Desolation Angels is the wild and soulful story of the legendary road trip that Jack Kerouac took before the publication of On the Road, told through the persona of Jack Duluoz and accompanied by his thinly-disguised Beat cohorts Allen Ginsberg, Gregory Corso and William Burroughs. As they hitch, hop freight trains, walk and talk their way across the world, from California to Mexico, London to Paris and on to opium-ridden Tangiers, Kerouac chronicles their poetry, partying, mountain vigils and spiritual contemplation with unsurpassable energy and humanity.

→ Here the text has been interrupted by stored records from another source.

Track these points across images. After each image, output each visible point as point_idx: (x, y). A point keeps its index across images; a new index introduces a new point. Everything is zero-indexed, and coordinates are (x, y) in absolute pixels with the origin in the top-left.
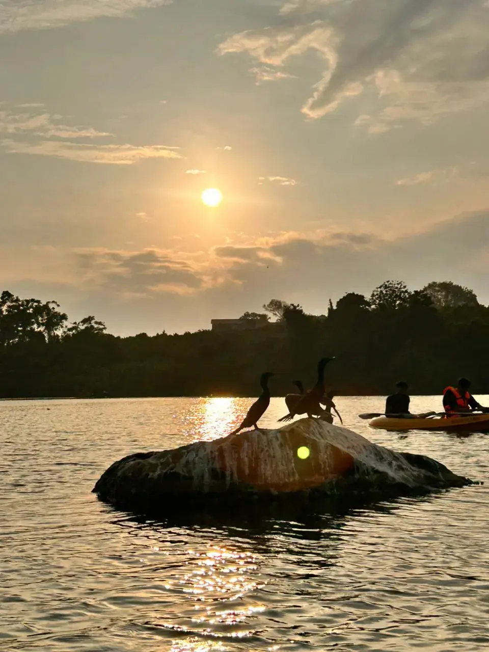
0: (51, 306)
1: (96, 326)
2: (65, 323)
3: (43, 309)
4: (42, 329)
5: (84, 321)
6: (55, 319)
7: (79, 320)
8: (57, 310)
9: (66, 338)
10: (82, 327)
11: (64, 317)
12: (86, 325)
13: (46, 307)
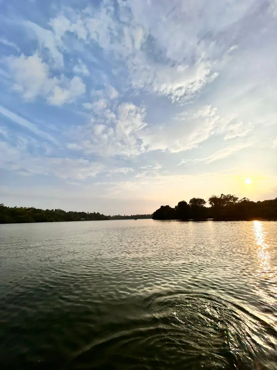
0: (234, 196)
1: (247, 200)
2: (238, 199)
3: (231, 197)
4: (232, 201)
5: (243, 199)
6: (236, 199)
7: (242, 198)
8: (236, 197)
9: (239, 203)
10: (243, 200)
11: (237, 198)
12: (244, 200)
13: (232, 196)
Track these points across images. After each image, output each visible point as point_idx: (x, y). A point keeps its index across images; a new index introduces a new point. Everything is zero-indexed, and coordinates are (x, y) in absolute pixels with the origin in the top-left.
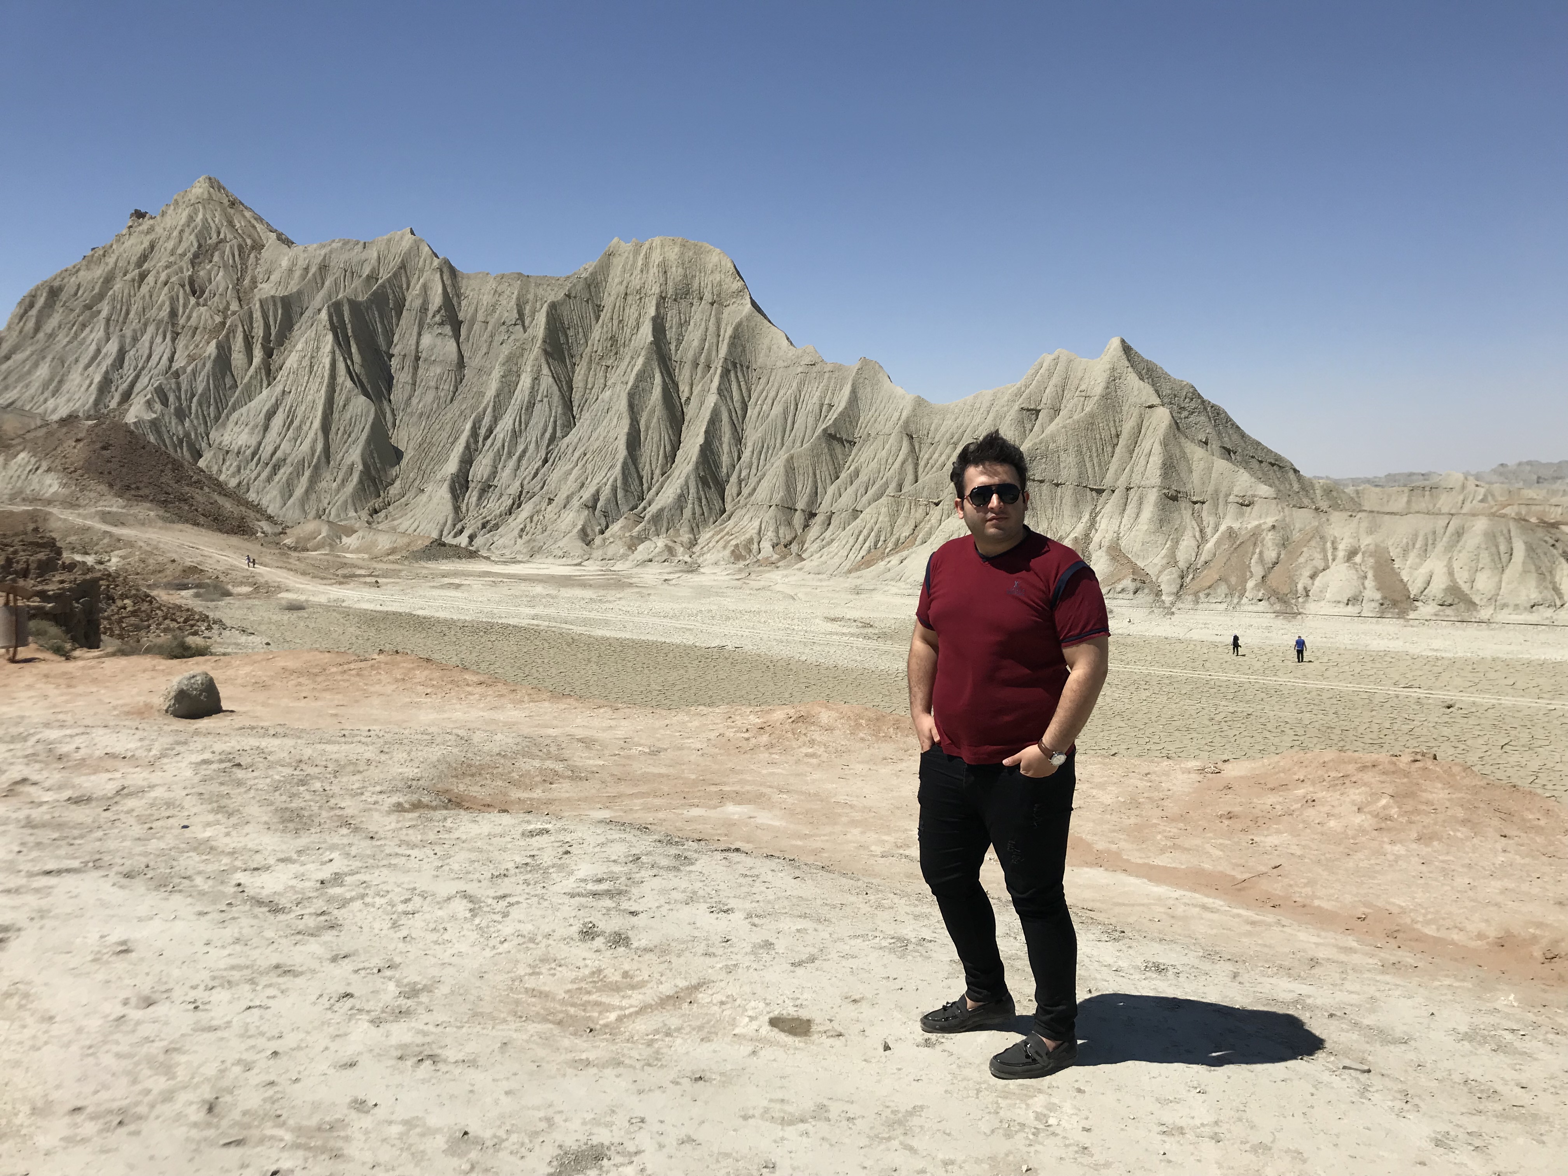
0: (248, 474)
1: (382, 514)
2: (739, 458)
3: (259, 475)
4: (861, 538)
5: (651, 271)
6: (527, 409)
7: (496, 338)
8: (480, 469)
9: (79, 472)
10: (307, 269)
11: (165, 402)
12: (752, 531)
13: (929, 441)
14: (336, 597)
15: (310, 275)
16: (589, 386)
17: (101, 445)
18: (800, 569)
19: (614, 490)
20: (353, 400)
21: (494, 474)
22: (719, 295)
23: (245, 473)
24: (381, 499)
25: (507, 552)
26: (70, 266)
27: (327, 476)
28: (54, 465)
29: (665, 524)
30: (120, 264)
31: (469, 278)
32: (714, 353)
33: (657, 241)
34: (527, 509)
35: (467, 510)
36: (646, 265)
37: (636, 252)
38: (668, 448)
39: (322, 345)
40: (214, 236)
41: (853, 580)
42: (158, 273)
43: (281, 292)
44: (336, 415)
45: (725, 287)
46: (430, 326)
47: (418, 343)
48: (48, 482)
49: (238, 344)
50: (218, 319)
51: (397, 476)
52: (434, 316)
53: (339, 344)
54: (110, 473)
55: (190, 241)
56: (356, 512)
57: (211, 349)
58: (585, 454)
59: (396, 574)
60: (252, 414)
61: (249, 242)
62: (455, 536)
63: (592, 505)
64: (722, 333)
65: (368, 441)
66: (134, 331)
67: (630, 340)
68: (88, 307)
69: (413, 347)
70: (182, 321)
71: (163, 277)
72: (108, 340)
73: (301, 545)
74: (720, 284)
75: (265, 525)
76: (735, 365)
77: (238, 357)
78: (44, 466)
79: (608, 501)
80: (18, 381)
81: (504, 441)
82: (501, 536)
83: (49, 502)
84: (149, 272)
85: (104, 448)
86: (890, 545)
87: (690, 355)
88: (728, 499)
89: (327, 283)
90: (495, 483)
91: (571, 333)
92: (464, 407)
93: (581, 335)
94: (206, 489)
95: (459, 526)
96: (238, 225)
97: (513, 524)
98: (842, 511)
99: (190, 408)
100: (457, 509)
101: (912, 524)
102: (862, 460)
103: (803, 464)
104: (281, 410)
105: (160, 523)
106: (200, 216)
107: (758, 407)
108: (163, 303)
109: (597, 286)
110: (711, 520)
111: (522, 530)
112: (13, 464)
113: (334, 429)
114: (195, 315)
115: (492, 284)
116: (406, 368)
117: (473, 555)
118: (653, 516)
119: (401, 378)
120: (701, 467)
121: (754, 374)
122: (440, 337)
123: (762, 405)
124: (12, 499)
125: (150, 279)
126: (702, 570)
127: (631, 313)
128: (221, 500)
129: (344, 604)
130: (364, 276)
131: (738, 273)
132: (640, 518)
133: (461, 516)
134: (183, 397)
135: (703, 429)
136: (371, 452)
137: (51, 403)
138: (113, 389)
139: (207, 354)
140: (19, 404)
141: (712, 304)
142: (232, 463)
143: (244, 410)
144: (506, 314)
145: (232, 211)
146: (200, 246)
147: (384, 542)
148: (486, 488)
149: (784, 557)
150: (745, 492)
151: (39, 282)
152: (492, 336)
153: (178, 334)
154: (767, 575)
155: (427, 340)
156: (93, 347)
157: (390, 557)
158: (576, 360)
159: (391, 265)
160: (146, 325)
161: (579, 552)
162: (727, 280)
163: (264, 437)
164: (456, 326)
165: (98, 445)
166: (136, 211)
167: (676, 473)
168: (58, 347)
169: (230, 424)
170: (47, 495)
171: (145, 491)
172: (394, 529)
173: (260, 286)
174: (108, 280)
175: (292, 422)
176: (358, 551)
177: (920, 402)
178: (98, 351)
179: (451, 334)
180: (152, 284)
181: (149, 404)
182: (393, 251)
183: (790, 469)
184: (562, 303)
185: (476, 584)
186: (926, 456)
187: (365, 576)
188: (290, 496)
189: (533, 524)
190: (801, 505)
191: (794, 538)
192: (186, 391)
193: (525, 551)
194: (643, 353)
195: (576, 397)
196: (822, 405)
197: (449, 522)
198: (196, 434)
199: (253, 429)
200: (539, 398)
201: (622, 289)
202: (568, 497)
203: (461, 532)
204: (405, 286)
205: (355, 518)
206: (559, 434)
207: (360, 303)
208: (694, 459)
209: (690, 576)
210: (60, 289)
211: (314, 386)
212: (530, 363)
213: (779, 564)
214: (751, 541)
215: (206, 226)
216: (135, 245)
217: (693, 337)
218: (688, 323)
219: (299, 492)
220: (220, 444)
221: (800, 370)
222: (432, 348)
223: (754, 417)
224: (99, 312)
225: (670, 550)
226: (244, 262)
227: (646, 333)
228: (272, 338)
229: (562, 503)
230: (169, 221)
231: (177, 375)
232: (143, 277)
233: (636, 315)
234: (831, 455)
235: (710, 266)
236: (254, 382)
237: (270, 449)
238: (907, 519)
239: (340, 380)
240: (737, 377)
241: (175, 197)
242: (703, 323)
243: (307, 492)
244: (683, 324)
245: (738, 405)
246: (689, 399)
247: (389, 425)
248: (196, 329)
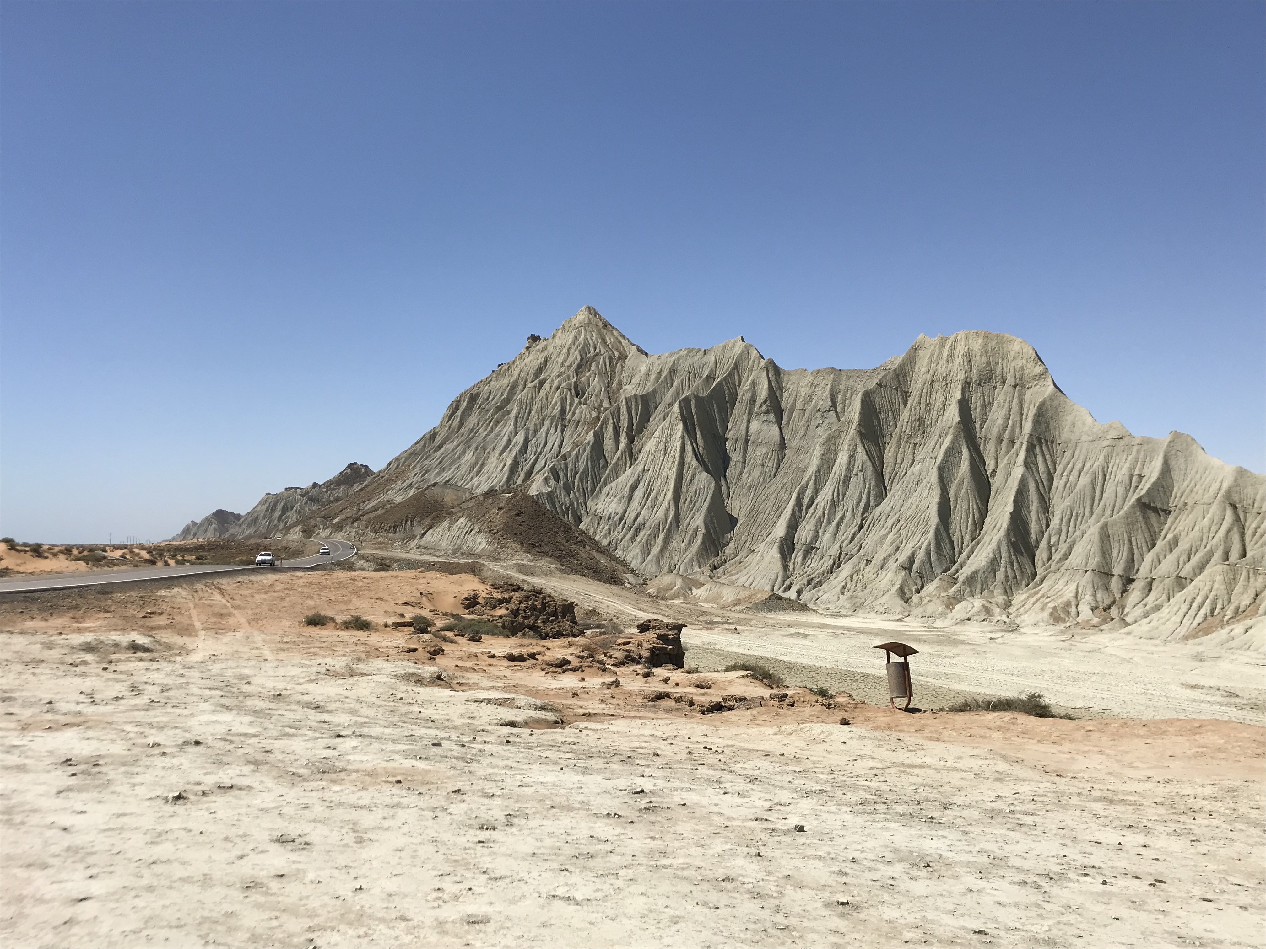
0: (616, 535)
1: (721, 570)
2: (1048, 526)
3: (624, 536)
4: (1195, 605)
5: (957, 361)
6: (844, 482)
7: (812, 423)
8: (804, 533)
9: (500, 533)
10: (660, 373)
11: (557, 479)
12: (1068, 593)
13: (1255, 510)
14: (708, 641)
15: (662, 377)
16: (899, 461)
17: (515, 512)
18: (1129, 633)
19: (928, 553)
20: (698, 476)
21: (816, 537)
22: (1021, 379)
23: (614, 535)
24: (719, 558)
25: (831, 606)
26: (484, 378)
27: (677, 537)
28: (483, 528)
29: (979, 586)
30: (522, 375)
31: (789, 374)
32: (1018, 430)
33: (961, 335)
34: (846, 569)
35: (794, 569)
36: (951, 356)
37: (942, 345)
38: (977, 515)
39: (674, 433)
40: (592, 351)
41: (1192, 647)
42: (552, 381)
43: (640, 392)
44: (684, 489)
45: (1026, 371)
46: (757, 414)
47: (747, 429)
48: (479, 540)
49: (609, 432)
50: (594, 414)
51: (731, 539)
52: (761, 407)
53: (688, 432)
54: (521, 534)
55: (575, 355)
56: (700, 568)
57: (590, 437)
58: (898, 521)
59: (747, 622)
60: (620, 487)
61: (616, 353)
62: (785, 591)
63: (908, 567)
64: (1025, 412)
65: (709, 510)
66: (536, 425)
67: (937, 420)
68: (499, 408)
69: (744, 432)
70: (568, 417)
71: (556, 383)
72: (516, 433)
73: (661, 594)
74: (1022, 369)
75: (630, 577)
76: (1039, 440)
77: (608, 444)
78: (476, 529)
79: (923, 563)
80: (451, 464)
81: (824, 509)
82: (825, 592)
83: (480, 556)
84: (546, 380)
85: (518, 515)
86: (1229, 613)
87: (995, 432)
88: (1038, 563)
89: (675, 383)
90: (817, 545)
91: (882, 416)
92: (785, 481)
93: (891, 418)
94: (588, 547)
95: (787, 582)
96: (609, 342)
97: (835, 582)
98: (1163, 578)
99: (574, 483)
100: (785, 567)
101: (1251, 593)
102: (1180, 528)
103: (1118, 531)
104: (641, 484)
105: (558, 574)
106: (583, 336)
107: (1064, 479)
108: (556, 403)
109: (905, 375)
110: (1024, 583)
111: (844, 587)
112: (455, 527)
113: (682, 500)
114: (578, 411)
115: (809, 378)
116: (738, 449)
117: (804, 608)
118: (967, 577)
119: (735, 457)
120: (1012, 534)
121: (1059, 448)
122: (766, 423)
123: (1068, 476)
124: (454, 553)
125: (547, 386)
126: (1022, 630)
127: (938, 397)
128: (598, 556)
129: (717, 647)
130: (704, 376)
131: (1039, 358)
132: (953, 581)
133: (789, 573)
134: (569, 474)
135: (1012, 498)
136: (712, 519)
137: (475, 481)
138: (520, 469)
139: (586, 441)
140: (453, 481)
141: (1015, 387)
142: (604, 527)
143: (613, 484)
144: (821, 403)
145: (604, 331)
146: (582, 359)
147: (728, 595)
148: (810, 550)
149: (1105, 621)
150: (1056, 557)
151: (463, 391)
152: (809, 421)
153: (565, 426)
154: (1092, 637)
155: (755, 426)
156: (506, 438)
157: (737, 607)
158: (887, 439)
159: (726, 368)
160: (543, 420)
161: (900, 609)
162: (1029, 366)
163: (628, 505)
164: (779, 412)
165: (514, 513)
166: (532, 335)
167: (987, 539)
168: (479, 439)
169: (603, 496)
170: (478, 551)
171: (545, 549)
172: (733, 583)
173: (624, 387)
174: (513, 388)
175: (650, 494)
176: (706, 601)
177: (1241, 473)
178: (509, 441)
179: (774, 420)
180: (548, 389)
181: (546, 480)
182: (727, 355)
183: (1105, 537)
184: (873, 391)
185: (822, 634)
186: (1254, 525)
187: (722, 623)
188: (649, 553)
189: (853, 582)
190: (1118, 570)
191: (1113, 603)
192: (571, 470)
193: (848, 606)
194: (951, 431)
195: (887, 471)
196: (1131, 477)
197: (779, 579)
198: (578, 503)
199: (620, 499)
200: (854, 472)
201: (929, 377)
202: (884, 559)
203: (789, 587)
204: (737, 383)
205: (700, 573)
206: (872, 503)
207: (703, 398)
208: (1005, 525)
209: (1012, 635)
210: (478, 395)
211: (667, 465)
212: (846, 443)
213: (1102, 627)
214: (1068, 604)
215: (586, 344)
216: (533, 360)
217: (997, 416)
218: (991, 404)
219: (655, 550)
220: (596, 511)
221: (1106, 443)
222: (759, 432)
223: (1061, 488)
224: (509, 412)
225: (988, 611)
226: (613, 368)
227: (952, 414)
228: (634, 427)
229: (879, 563)
230: (558, 342)
231: (565, 457)
232: (542, 383)
233: (942, 398)
234: (1146, 523)
235: (1012, 354)
236: (620, 463)
237: (633, 515)
238: (1246, 588)
239: (687, 460)
240: (1042, 452)
241: (563, 323)
242: (1007, 405)
243: (662, 550)
244: (987, 405)
245: (1044, 477)
246: (994, 472)
247: (725, 496)
248: (579, 422)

'Nerve-jangling, sentimental, sincere and funny' Sunday Times

Reviews

  • Nerve-jangling, sentimental, sincere and funny
    Sunday Times

About the author

Jack Kerouac

Jack Kerouac was born in Lowell, Massachusetts, in 1922. Educated by Jesuit brothers in Lowell, he decided to become a writer at age seventeen and developed his own writing style, which he called 'spontaneous prose'. He used this technique to record the life of the American 'traveler' and the experiences of the Beat Generation, most memorably in On the Road and also in The Subterraneans and The Dharma Bums. His other works include Big Sur, Desolation Angels, Lonesome Traveler, Visions of Gerard, Tristessa, and a book of poetry called Mexico City Blues. Jack Kerouac died in 1969.